Zukunftsperspektiven für den ländlichen Raum
LÜCKE: „Der ländliche Raum braucht Menschen, die sich für diesen einsetzen, damit es ein positives Morgen geben kann.“
Mit ihrem Leitantrag haben sich die Jungen Liberalen auf ihrem 40. Landeskongress in Cottbus vehement für eine Verbesserung der Lebensbedingungen im ländlichen Raum ausgesprochen.
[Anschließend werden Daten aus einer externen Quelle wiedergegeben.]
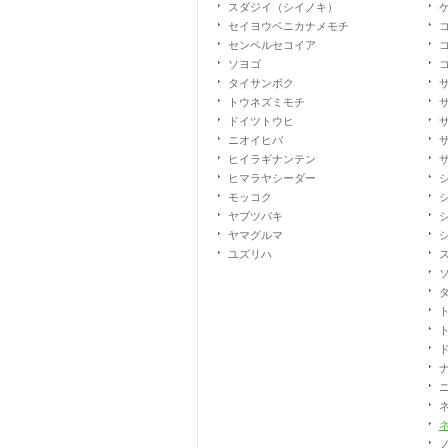
スダジイ（シイノキ）
セイヨウベニカナメモチ
センペルセコイア
ソヨゴ
タイサンボク
トウネズミモチ
ドイツトウヒ
ニオイヒバ
ヒイラギナンテン
ヒマラヤシーダー
モッコク
ヤブツバキ
ヤマグルマ
ユズリハ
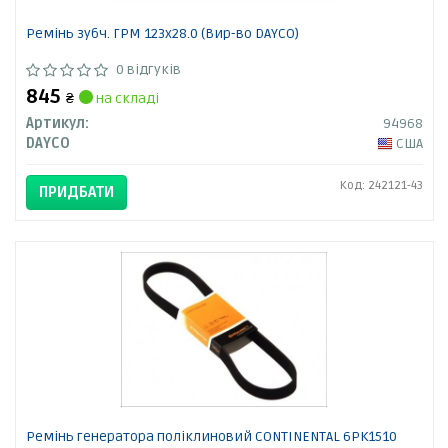
Ремінь зубч. ГРМ 123x28.0 (Вир-во DAYCO)
0 відгуків
845
₴
на складі
Артикул:
94968
DAYCO
США
Код: 242121-43
ПРИДБАТИ
Ремінь генератора поліклиновий CONTINENTAL 6PK1510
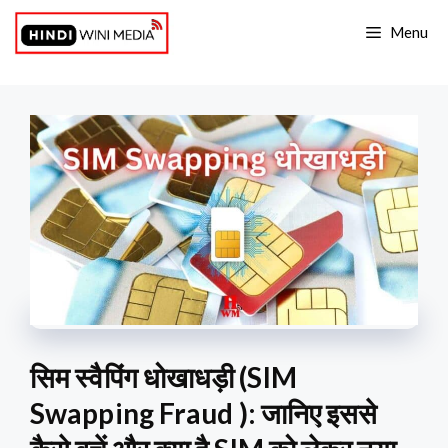
Skip
Menu
to
content
सिम स्वैपिंग धोखाधड़ी (SIM
Swapping Fraud ): जानिए इससे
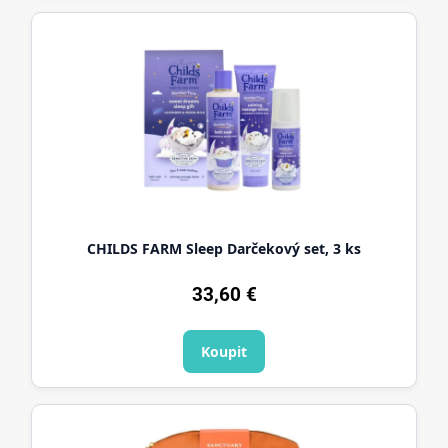
CHILDS FARM Sleep Darčekový set, 3 ks
33,60
€
Koupit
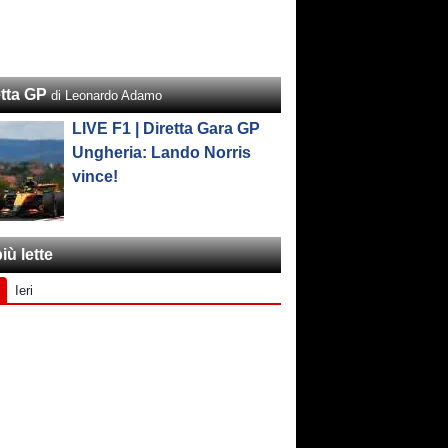
etta GP
di Leonardo Adamo
LIVE F1 | Diretta Gara GP
Ungheria: Lando Norris
vince!
iù lette
Ieri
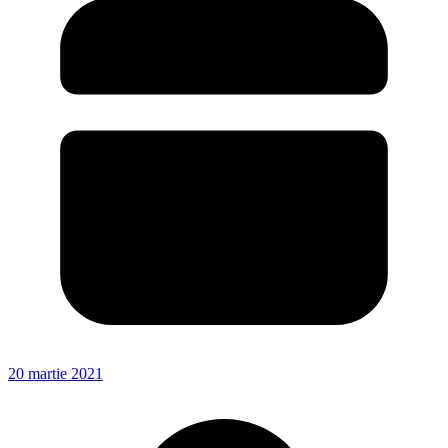
20 martie 2021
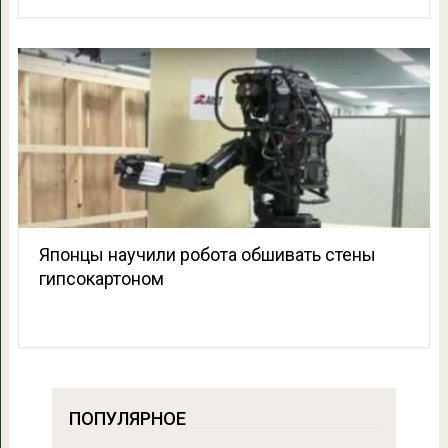
Японцы научили робота обшивать стены
гипсокартоном
ПОПУЛЯРНОЕ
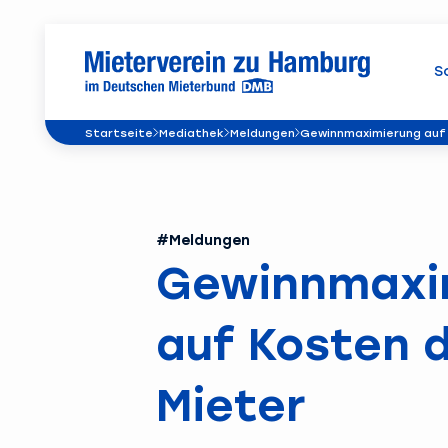
S
Startseite
Mediathek
Meldungen
Gewinnmaximierung auf 
#Meldungen
Gewinnmaxi
auf Kosten 
Mieter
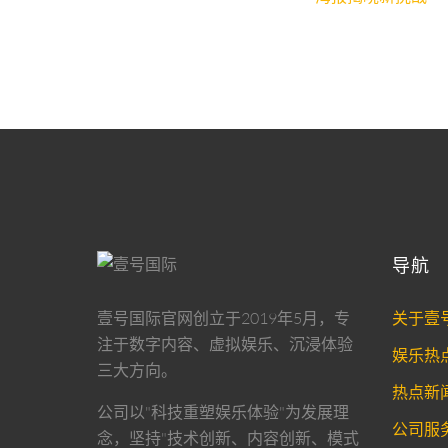
导航
关于壹
壹号国际官网
创立于2019年5月，专
注于数字内容、虚拟娱乐、沉浸体验
娱乐热
三大方向。
热点新
公司以"科技重塑娱乐体验"为发展理
公司服
念，坚持"技术创新、内容创新、模式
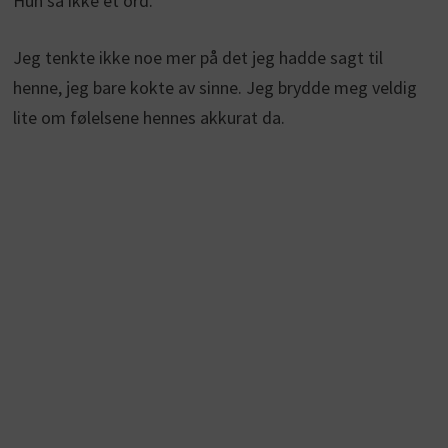
Hun sa ikke et ord.
Jeg tenkte ikke noe mer på det jeg hadde sagt til
henne, jeg bare kokte av sinne. Jeg brydde meg veldig
lite om følelsene hennes akkurat da.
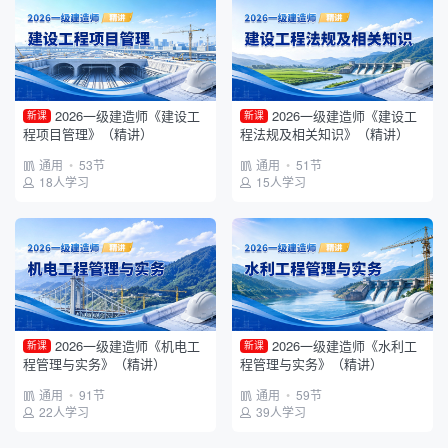
2026一级建造师《建设工
2026一级建造师《建设工
新课
新课
程项目管理》（精讲）
程法规及相关知识》（精讲）
通用
•
53节
通用
•
51节
18人学习
15人学习
2026一级建造师《机电工
2026一级建造师《水利工
新课
新课
程管理与实务》（精讲）
程管理与实务》（精讲）
通用
•
91节
通用
•
59节
22人学习
39人学习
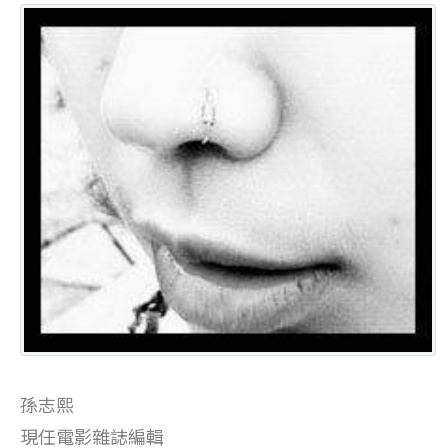
孫志熙
現任電影雜誌編輯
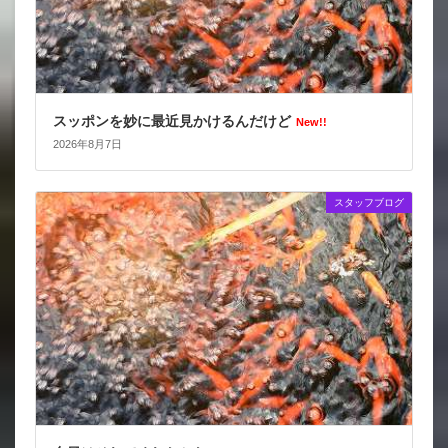
スッポンを妙に最近見かけるんだけど
New!!
2026年8月7日
スタッフブログ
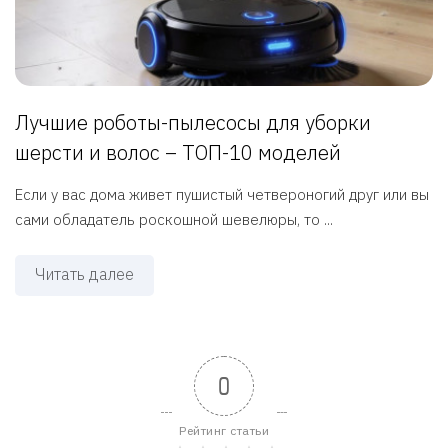
Лучшие роботы-пылесосы для уборки
шерсти и волос – ТОП-10 моделей
Если у вас дома живет пушистый четвероногий друг или вы
сами обладатель роскошной шевелюры, то ...
Читать далее
0
Рейтинг статьи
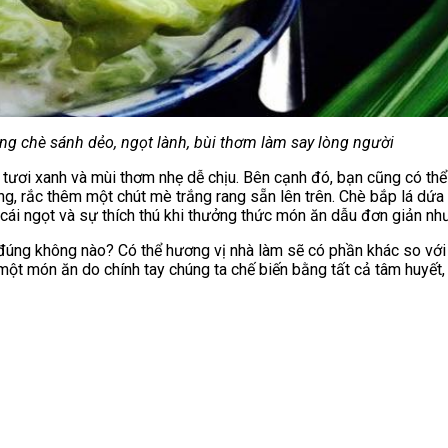
g chè sánh dẻo, ngọt lành, bùi thơm làm say lòng người
ươi xanh và mùi thơm nhẹ dễ chịu. Bên cạnh đó, bạn cũng có thể 
ng, rắc thêm một chút mè trắng rang sẵn lên trên. Chè bắp lá dứa
 cái ngọt và sự thích thú khi thưởng thức món ăn dẫu đơn giản như
úng không nào? Có thể hương vị nhà làm sẽ có phần khác so với v
c một món ăn do chính tay chúng ta chế biến bằng tất cả tâm huyế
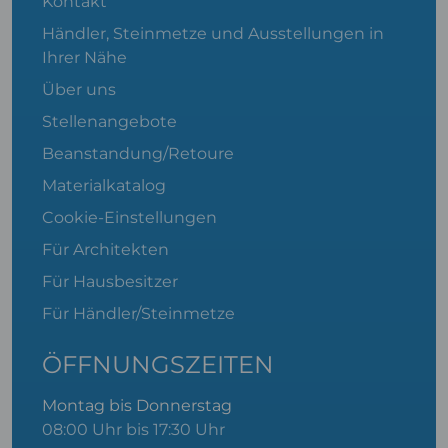
Kontakt
Händler, Steinmetze und Ausstellungen in
Ihrer Nähe
Über uns
Stellenangebote
Beanstandung/Retoure
Materialkatalog
Cookie-Einstellungen
Für Architekten
Für Hausbesitzer
Für Händler/Steinmetze
ÖFFNUNGSZEITEN
Montag bis Donnerstag
08:00 Uhr bis 17:30 Uhr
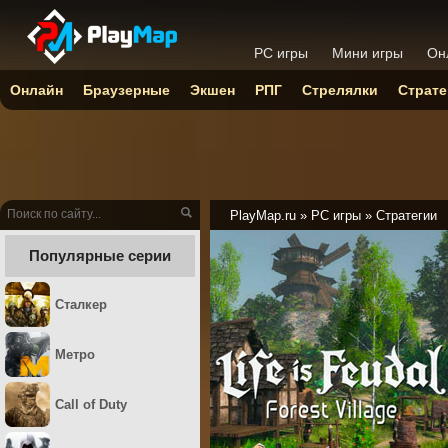
PC игры
Мини игры
Он
Онлайн
Браузерные
Экшен
РПГ
Стрелялки
Страте
PlayMap.ru
»
PC игры
»
Стратегии
Популярные серии
Сталкер
Метро
Call of Duty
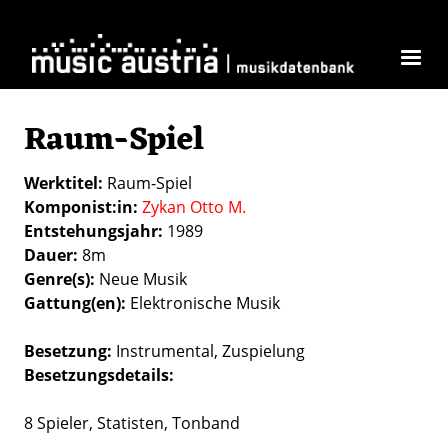
Direkt zum Inhalt
Raum-Spiel
Werktitel
Raum-Spiel
Komponist:in
Zykan Otto M.
Entstehungsjahr
1989
Dauer
8m
Genre(s)
Neue Musik
Gattung(en)
Elektronische Musik
Besetzung
Instrumental
Zuspielung
Besetzungsdetails
8 Spieler, Statisten, Tonband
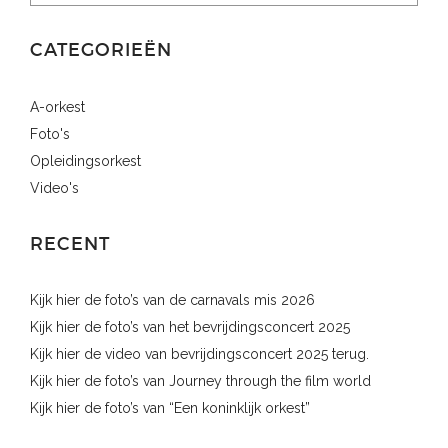
n
g
e
CATEGORIEËN
v
e
A-orkest
n
Foto's
n
Opleidingsorkest
a
Video's
v
i
RECENT
g
a
Kijk hier de foto’s van de carnavals mis 2026
t
Kijk hier de foto’s van het bevrijdingsconcert 2025
i
Kijk hier de video van bevrijdingsconcert 2025 terug.
Kijk hier de foto’s van Journey through the film world
e
Kijk hier de foto’s van “Een koninklijk orkest”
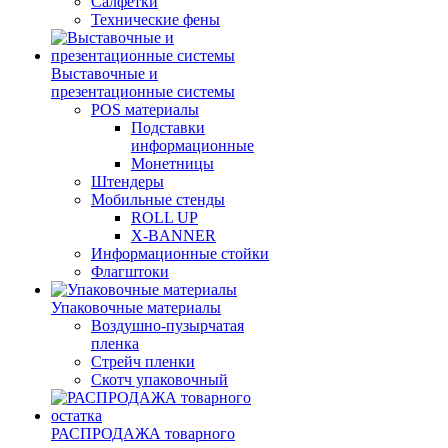
Салфетки
Технические фены
Выставочные и
презентационные системы
POS материалы
Подставки
информационные
Монетницы
Штендеры
Мобильные стенды
ROLL UP
X-BANNER
Информационные стойки
Флагштоки
Упаковочные материалы
Воздушно-пузырчатая
пленка
Стрейч пленки
Скотч упаковочный
РАСПРОДАЖА товарного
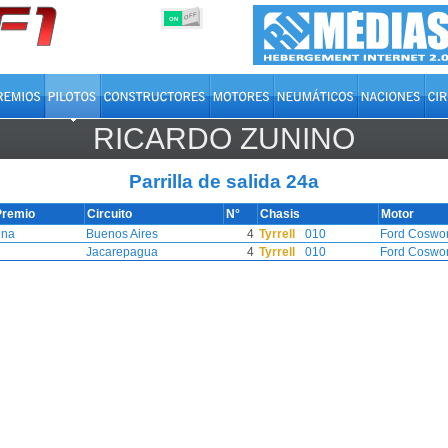
OFF
ON
RICARDO ZUNINO
Parrilla de salida 24a
Premio
Circuito
N°
Chasis
Motor
ina
Buenos Aires
4
Tyrrell
010
Ford Coswor
Jacarepagua
4
Tyrrell
010
Ford Coswor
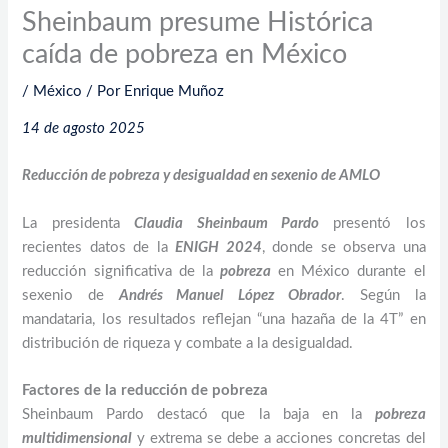
Sheinbaum presume Histórica
caída de pobreza en México
/
México
/ Por
Enrique Muñoz
14 de agosto 2025
Reducción de pobreza y desigualdad en sexenio de AMLO
La presidenta
Claudia Sheinbaum Pardo
presentó los
recientes datos de la
ENIGH 2024
, donde se observa una
reducción significativa de la
pobreza
en México durante el
sexenio de
Andrés Manuel López Obrador
. Según la
mandataria, los resultados reflejan “una hazaña de la 4T” en
distribución de riqueza y combate a la desigualdad.
Factores de la reducción de pobreza
Sheinbaum Pardo destacó que la baja en la
pobreza
multidimensional
y extrema se debe a acciones concretas del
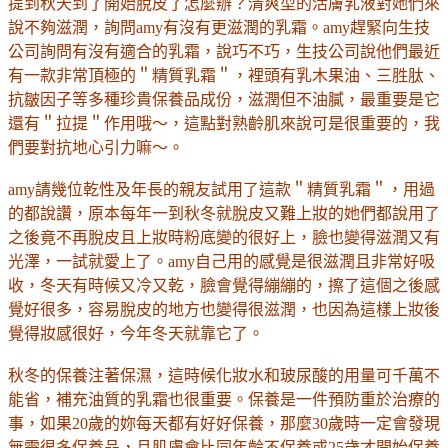
提到秋天到了開始脫皮了怎麼辦？清爽型的活膚乳液對她們來
說不夠滋潤，詢問amy有沒有更滋潤的乳霜。amy趕緊向生技
公司詢問有沒有適合的乳霜，說巧不巧，生技公司說他們最近
有一款非常頂極的＂精質乳霜＂，裡頭有乳木果油、三胜肽、
抗皺因子等多種珍貴保養品成份，滋潤但不油膩，最重要是它
還有＂拉提＂作用哦～，這點對熟齡肌來說可是很重要的，我
們要對抗地心引力嘛～。
amy請幾位乾性及年長的親友試用了這款＂精質乳霜＂，用過
的都說讚，原本每年一到秋冬就脫皮又難上妝的她們都說用了
之後竟不再脫皮且上妝時粉底變的很好上，臉也變得滋潤又有
光澤，一試就愛上了。amy自己用的感覺是很滋潤且非常好吸
收，冬天有時候又冷又乾，臉會覺得繃繃的，擦了這個之後感
覺好很多，容易脫皮的地方也變得很滋潤，也因為這樣上妝後
覺得妝感很好，今年冬天就靠它了。
秋冬的保養注著保濕，這時候化妝水和玻尿酸的用量可千萬不
能省，補充油質的乳霜也很重要。保養是一件預防重於治療的
事，如果20歲的妳每天都有好好保養，那麼30歲時一定會發現
無需很多保養品，且肌膚會比同年齡不保養或25歲才開始保養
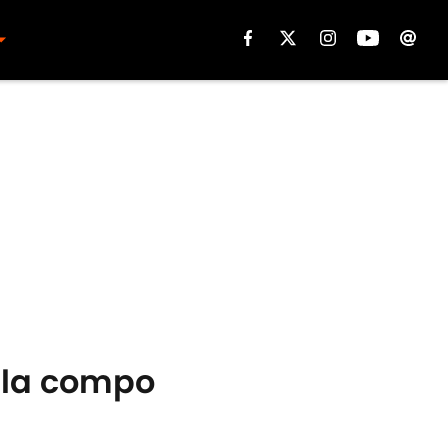
r la compo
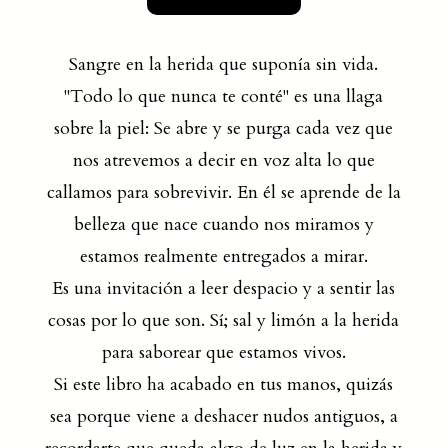
Sangre en la herida que suponía sin vida.
"Todo lo que nunca te conté" es una llaga
sobre la piel: Se abre y se purga cada vez que
nos atrevemos a decir en voz alta lo que
callamos para sobrevivir. En él se aprende de la
belleza que nace cuando nos miramos y
estamos realmente entregados a mirar.
Es una invitación a leer despacio y a sentir las
cosas por lo que son. Sí; sal y limón a la herida
para saborear que estamos vivos.
Si este libro ha acabado en tus manos, quizás
sea porque viene a deshacer nudos antiguos, a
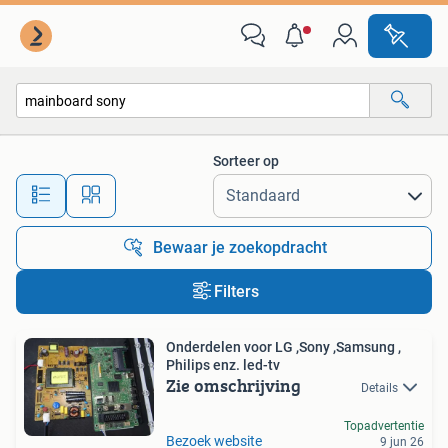
Alle categorieën…
Sorteer op
Alle afstanden…
Bewaar je zoekopdracht
Filters
Onderdelen voor LG ,Sony ,Samsung ,
Philips enz. led-tv
Zie omschrijving
Details
Topadvertentie
Bezoek website
9 jun 26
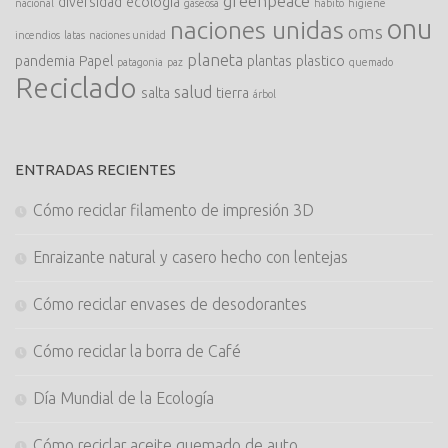
greenpeace
diversidad
ecología
nacional
gaseosa
habito
higiene
onu
naciones unidas
oms
incendios
latas
naciones unidad
planeta
pandemia
Papel
plantas
plastico
patagonia
paz
quemado
Reciclado
salud
salta
tierra
árbol
ENTRADAS RECIENTES
Cómo reciclar filamento de impresión 3D
Enraizante natural y casero hecho con lentejas
Cómo reciclar envases de desodorantes
Cómo reciclar la borra de Café
Día Mundial de la Ecología
Cómo reciclar aceite quemado de auto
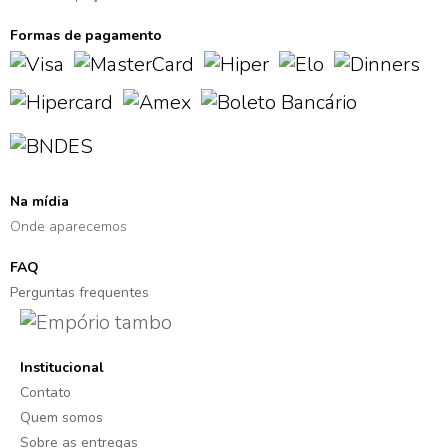
Formas de pagamento
Na mídia
Onde aparecemos
FAQ
Perguntas frequentes
Institucional
Contato
Quem somos
Sobre as entregas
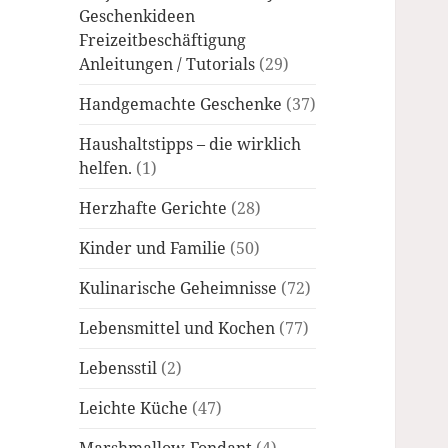
Geschenkideen
Freizeitbeschäftigung
Anleitungen / Tutorials
(29)
Handgemachte Geschenke
(37)
Haushaltstipps – die wirklich
helfen.
(1)
Herzhafte Gerichte
(28)
Kinder und Familie
(50)
Kulinarische Geheimnisse
(72)
Lebensmittel und Kochen
(77)
Lebensstil
(2)
Leichte Küche
(47)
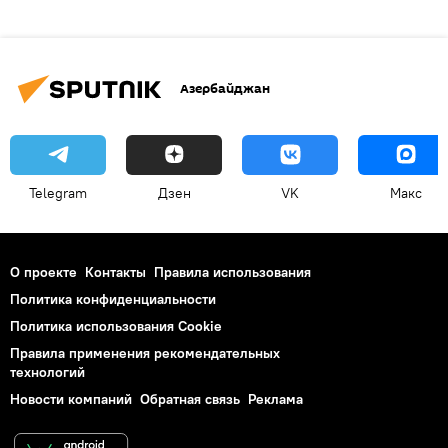
Азербайджан
Telegram
Дзен
VK
Макс
О проекте
Контакты
Правила использования
Политика конфиденциальности
Политика использования Cookie
Правила применения рекомендательных
технологий
Новости компаний
Обратная связь
Реклама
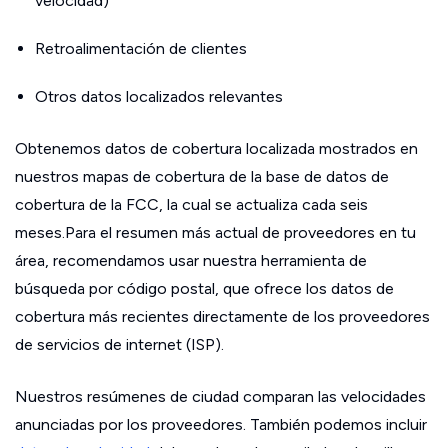
velocidad)
Retroalimentación de clientes
Otros datos localizados relevantes
Obtenemos datos de cobertura localizada mostrados en
nuestros mapas de cobertura de la base de datos de
cobertura de la FCC, la cual se actualiza cada seis
meses.Para el resumen más actual de proveedores en tu
área, recomendamos usar nuestra herramienta de
búsqueda por código postal, que ofrece los datos de
cobertura más recientes directamente de los proveedores
de servicios de internet (ISP).
Nuestros resúmenes de ciudad comparan las velocidades
anunciadas por los proveedores. También podemos incluir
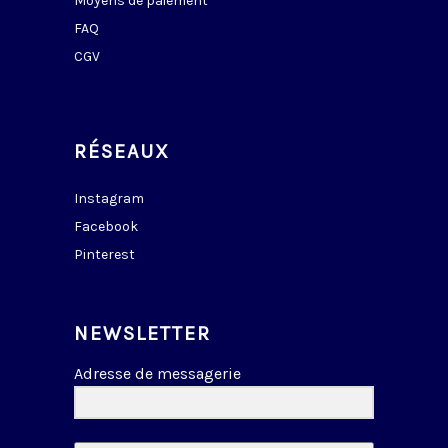
Moyens de paiement
FAQ
CGV
RÉSEAUX
Instagram
Facebook
Pinterest
NEWSLETTER
Adresse de messagerie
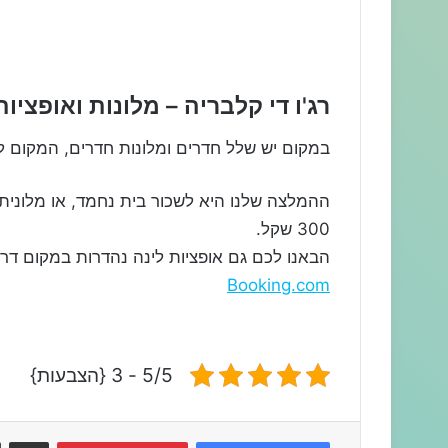
כתובת
Piaza de Nava 26A
רג'ו די קלבריה – מלונות ואופציות
במקום יש שלל חדרים ומלונות חדרים, המקום 
300 שקל.
הבאנו לכם גם אופציות לינה נהדרות במקום דר
Booking.com
5/5 - 3 {הצבעות}
שתפו דרך המייל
Bisher leben die Menschen dort zwar nicht essentiell anders als Menschen in Städten, doch angesichts der heute immer schneller stattfindenden Veränderungen, wird das Leben für die Menschen im ländlichen Raum, speziell in Ostdeutschland, aber auch in Westdeutschland, zunehmend schwerer.
Landesvorsitzender Kevin Lücke erklärt dazu:
„Wir wollen uns aktiv für den ländlichen Raum einsetzen und sehen dies als Ausdruck unseres liberalen Weltbildes und Bekenntnisses zum föderalen Gedanken des Grundgesetzes, dass Menschen in peripheren Gebieten nicht vergessen werden, sondern ein wichtiger Teil unserer Gesellschaft sind.“
Vor dem Hintergrund des demografischen Wandels und der zunehmenden Abwanderung setzten sich die JuLis in ihrem Leitantrag unter anderem für flexible Bildungslösungen, ein Stipendiensystem für Medizinstudenten sowie öffentlich-private Qualifikationsprogramme für Jugendliche ein. Weiterhin fordern die JuLis eine Gebietsreform und sehen vor allem Unternehmer in der Pflicht dem Fachkräftemangel entgegenzuwirken.
Auch Sicherheit sehen die Jungen Liberalen als zentrale Aufgabe des Staates an und setzen sich daher für ein effizientes und modernes Polizei- und Feuerwehrsystem ein.